Dans la seconde espèce rapportée, l’entrepreneur-artisan avait déclaré une activité limitée à des travaux courants de charpente réalisés conformément à des techniques traditionnelles et avait réalisé la construction d’une habitation à ossature de bois.

5) Les arrêts rapportés ne contredisent pas néanmoins ceux cités ci-dessus (3) relatifs à l’activité de constructeur de maisons individuelles.

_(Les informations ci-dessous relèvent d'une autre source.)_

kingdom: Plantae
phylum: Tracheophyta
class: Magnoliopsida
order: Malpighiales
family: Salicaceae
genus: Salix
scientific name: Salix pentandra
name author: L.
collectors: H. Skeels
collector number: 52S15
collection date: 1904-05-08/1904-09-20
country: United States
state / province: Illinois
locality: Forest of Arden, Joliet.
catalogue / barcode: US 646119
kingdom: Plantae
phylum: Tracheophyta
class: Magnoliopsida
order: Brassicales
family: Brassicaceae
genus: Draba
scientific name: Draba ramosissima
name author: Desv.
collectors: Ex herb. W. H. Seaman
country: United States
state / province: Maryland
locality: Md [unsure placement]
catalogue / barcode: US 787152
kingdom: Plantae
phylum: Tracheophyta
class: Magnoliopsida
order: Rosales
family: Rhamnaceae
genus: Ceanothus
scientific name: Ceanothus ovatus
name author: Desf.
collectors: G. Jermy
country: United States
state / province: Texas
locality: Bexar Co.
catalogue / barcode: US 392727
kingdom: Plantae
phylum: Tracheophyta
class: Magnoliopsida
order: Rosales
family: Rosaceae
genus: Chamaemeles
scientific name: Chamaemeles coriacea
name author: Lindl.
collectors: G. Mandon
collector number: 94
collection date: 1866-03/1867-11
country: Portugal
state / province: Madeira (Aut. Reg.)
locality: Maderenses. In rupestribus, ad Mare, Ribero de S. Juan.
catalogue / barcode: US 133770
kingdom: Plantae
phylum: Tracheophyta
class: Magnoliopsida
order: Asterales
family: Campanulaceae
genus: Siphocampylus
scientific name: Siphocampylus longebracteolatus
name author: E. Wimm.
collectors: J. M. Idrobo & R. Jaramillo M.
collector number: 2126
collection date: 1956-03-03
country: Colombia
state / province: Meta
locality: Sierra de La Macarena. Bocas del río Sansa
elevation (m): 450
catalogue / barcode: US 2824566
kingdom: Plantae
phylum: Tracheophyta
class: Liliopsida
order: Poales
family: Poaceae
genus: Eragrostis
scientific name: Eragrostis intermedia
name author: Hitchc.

En effet, dans ce dernier cas, la clause a, pour conséquence d’exclure de la garantie certains travaux « dans l’exercice de sa profession d’entrepreneur », tandis que dans les arrêts rapportés – axés sur la déclaration de risque – il n’a pas été admis qu’un entrepreneur qui souscrit une assurance de responsabilité décennale pour un secteur d’activité déterminé et codifié dans la police d’assurance, puisse bénéficier d’une couverture d’assurance décennale en dehors de ce secteur d’activité déclarée (1re espèce), voire non codifié (2e espèce) « l’activité déclarée étant celle de pose avec ou sans fabrication de charpente de bois (portée maximale 15 m) ».

6) On aurait pu songer à l’application d’une réduction proportionnelle de l’indemnité pour omission ou déclaration inexacte du risque.

C’est justement ce qu’avait implicitement soutenu le demandeur au pourvoi dans la première espèce (arrêt de rejet), qui soutenait que la déclaration relative à l’activité professionnelle n’avait pour objet que de déterminer le montant de la prime, mais la Cour Suprême a négligé à juste titre l’argument.

Dans la deuxième espèce (arrêt de cassation), la Cour d’appel avait elle-même admis, pour l’écarter aussitôt, au prétexte qu’elle ne pouvait préjudicier à la victime du dommage, la réduction de l’indemnité suivant la règle proportionnelle dans les termes ci-après rapportés : « Tout au plus, l’aggravation du risque résultant de l’exercice d’une activité plus spécialisée que celle déclarée justifie l’application de la sanction prévue au 3e alinéa de l’article L. 113-9 du Code des assurances, soit la réduction de l’indemnité suivant la règle proportionnelle de prime, sans toutefois qu’elle puisse préjudicier à la victime du dommage ; qu’il appartiendra toutefois à la S.A.M.D.A. de faire valoir ses droits, en tant que de besoin, à l’encontre de la liquidation de la B.C.I. » !…

Ce faisant, la Cour d’appel contredisait la solution qui avait été antérieurement retenue par la Cour Suprême (Cass. civ. 1re, 6 décembre 1994, R.G.A.T. 1994.1105, note J. Bigot ; G.P. 11 au 13 juin 1995, note F. Lesage) et réitéré depuis (Cass. civ. 3e 23 avril 1997, Bull. civ. III, n° 85, cette dernière espèce ne statuant cependant qu’à propos des dommages immatériels exclus de l’assurance obligatoire).

Mais ici encore la Cour Suprême a négligé la question estimant n’y avoir pas lieu à statuer sur la troisième branche du moyen du pourvoi, critiquant notamment la violation de l’article 113-9 du Code des assurances.

C’est dire que la règle énoncée ci-dessus par les arrêts rapportés a valeur de principe majeur.